Yo lucharé, pues, con cualquiera que pretenda imponer una costumbre particular a las otras costumbres, un pueblo particular a los otros pueblos, una raza particular a las otras razas, una idea particular a las otras ideas.
Yo creo que la primacía del Hombre funda la única Igualdad y la única Libertad que tienen alguna significación. Yo creo en la igualdad de los derechos del Hombre a través de cada individuo. Y creo que la Libertad es la de la ascensión del Hombre. Igualdad no es Identidad. La Libertad no es la exaltación del individuo contra el Hombre. Yo lucharé con cualquiera que pretenda sojuzgar en un individuo —como en una masa— la libertad del Hombre.
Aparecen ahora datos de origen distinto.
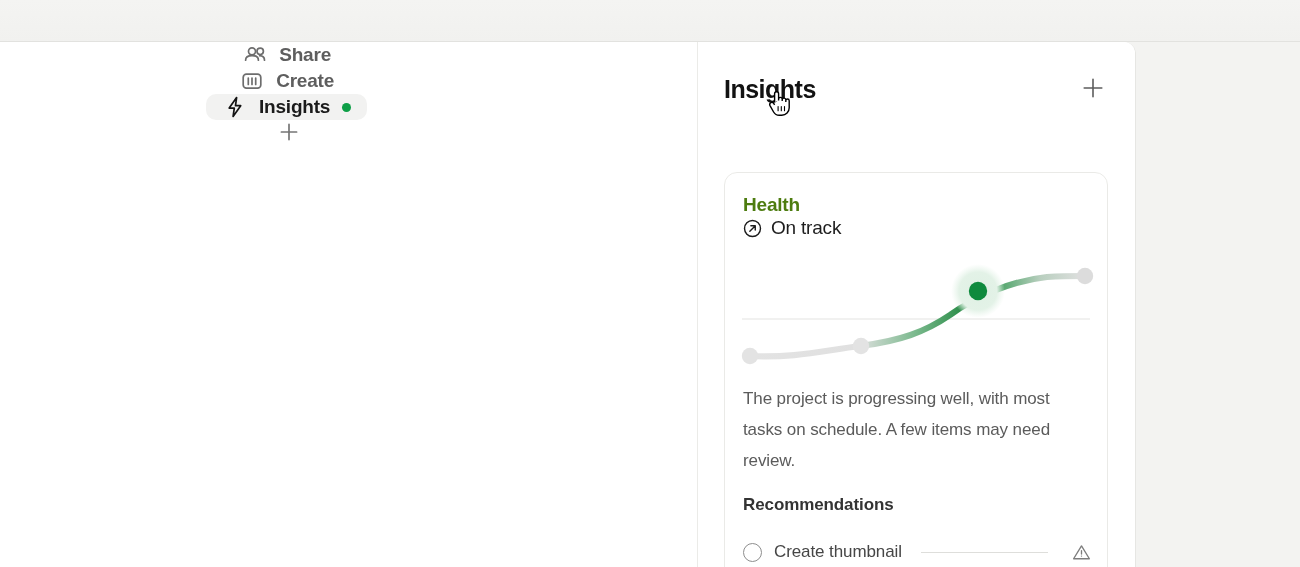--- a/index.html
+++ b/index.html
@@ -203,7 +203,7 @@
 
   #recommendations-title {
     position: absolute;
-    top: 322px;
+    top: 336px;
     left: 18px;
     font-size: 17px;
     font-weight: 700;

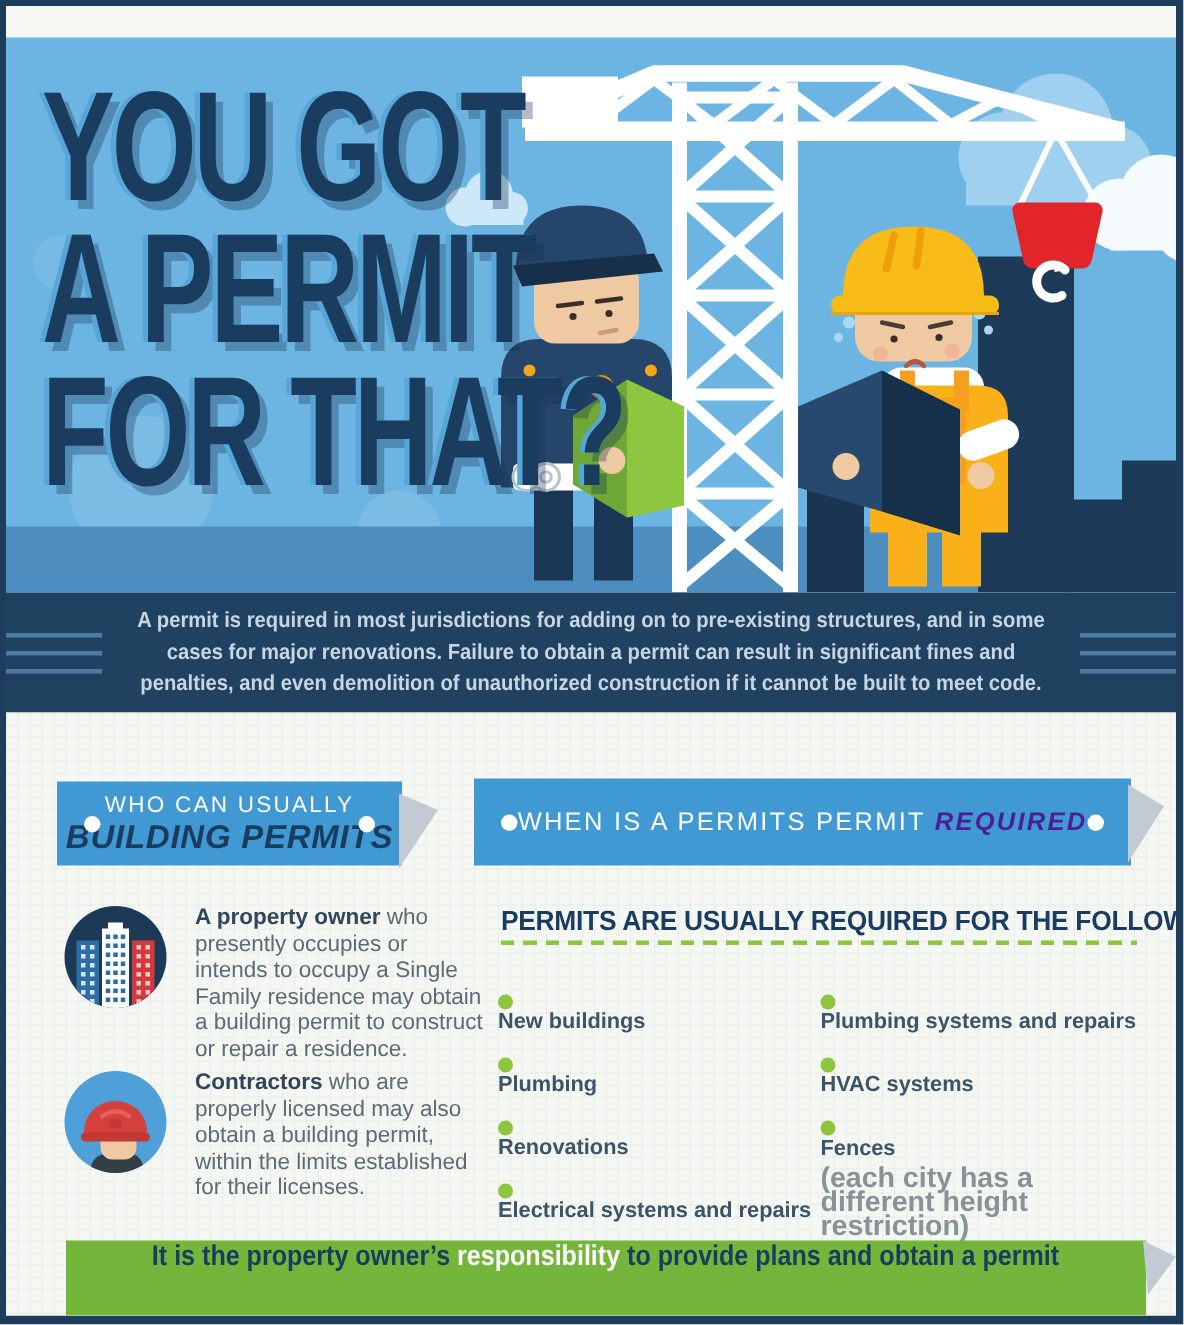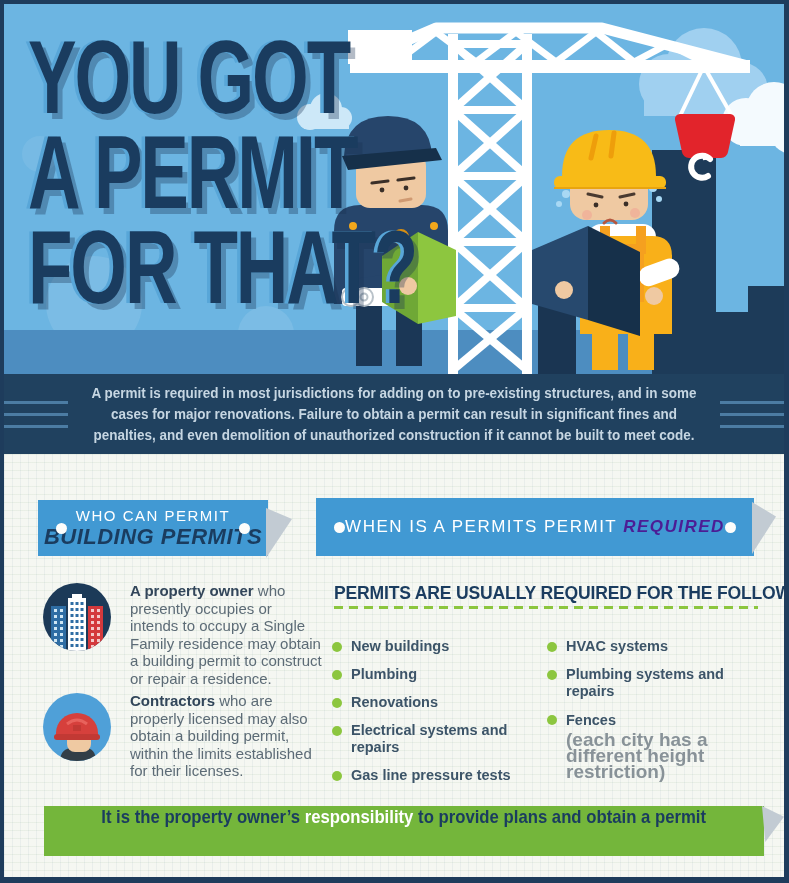--- a/index.html
+++ b/index.html
@@ -10,7 +10,7 @@
     background:#F5F7F2; overflow:hidden;
   }
   
-  .hero{ position:relative; height:370px; background:#6CB5E2; overflow:hidden; }
+  .hero{ position:relative; height:370px; background:#6CB5E2; overflow:hidden;margin-top:21px; }
   .hero-svg{ position:absolute; left:0; top:0; }
   .title{
     position:absolute; left:24px; top:26px; z-index:3;

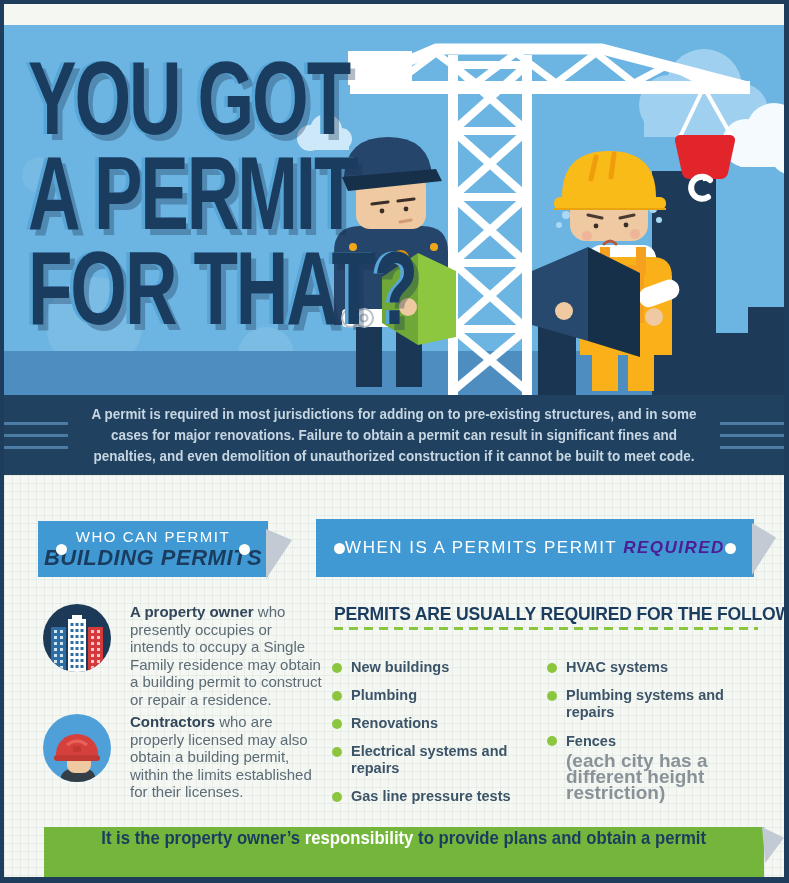--- a/index.html
+++ b/index.html
@@ -274,7 +274,7 @@
       <span class="fold"></span>
       <span class="dot l"></span>
       <div class="txt">
-        <div class="l1">WHO CAN PERMIT</div>
+        <div class="l1">WHO CAN USUALLY</div>
         <div class="l2">BUILDING PERMITS</div>
       </div>
       <span class="dot r"></span>

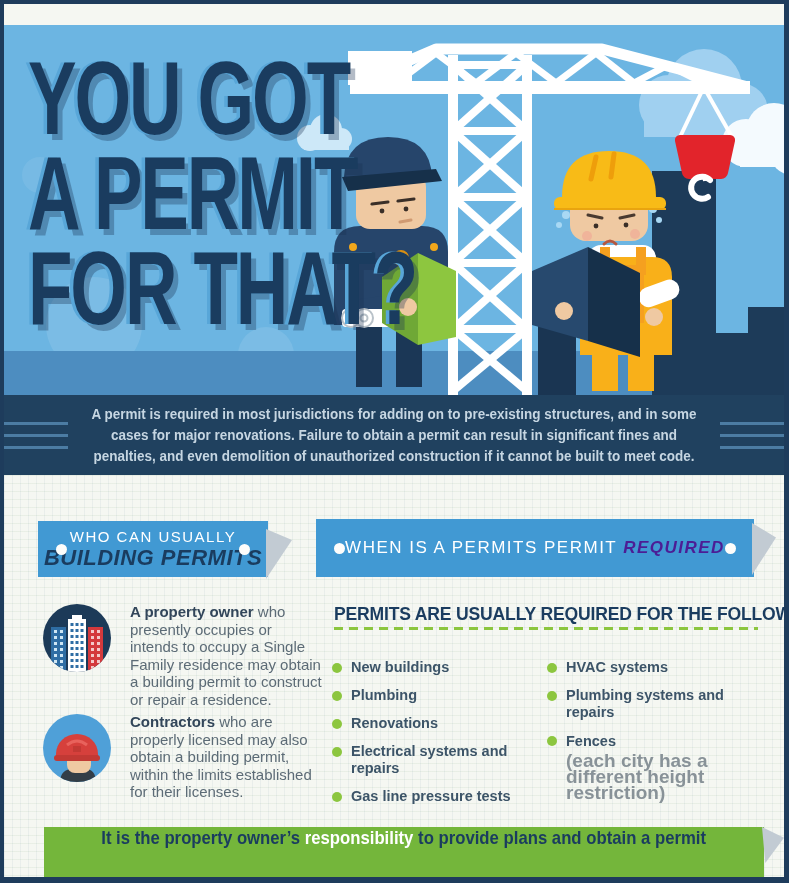--- a/index.html
+++ b/index.html
@@ -65,7 +65,7 @@
   .permit-list{ position:absolute; top:184px; list-style:none; }
   .permit-list.c1{ left:328px; width:215px; }
   .permit-list.c2{ left:543px; width:218px; }
-  .permit-list li{ display:flex; margin-bottom:11px; }
+  .permit-list li{ display:flex; margin-bottom:11px;flex-direction:column; }
   .bullet{ flex:0 0 10px; width:10px; height:10px; border-radius:50%; background:#8CC63F; margin:4px 9px 0 0; }
   .permit-list .lbl{ font-size:14.5px; font-weight:700; color:#3C5468; line-height:17px; }
   .note{ font-size:19px; font-weight:700; color:#889298; line-height:16px; margin-top:3px; width:200px; }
Yo creo que mi Civilización denomina Caridad al sacrificio consentido al Hombre, a fin de establecer su reino. La Caridad es don hecho al Hombre a través de la mediocridad del individuo. Ella funda al Hombre. Yo combatiré con cualquiera que, pretendiendo que mi caridad honra la mediocridad, reniega del Hombre y aprisiona así al individuo en una mediocridad definitiva.
Yo combatiré por el Hombre. Contra sus enemigos. Pero también contra mí mismo.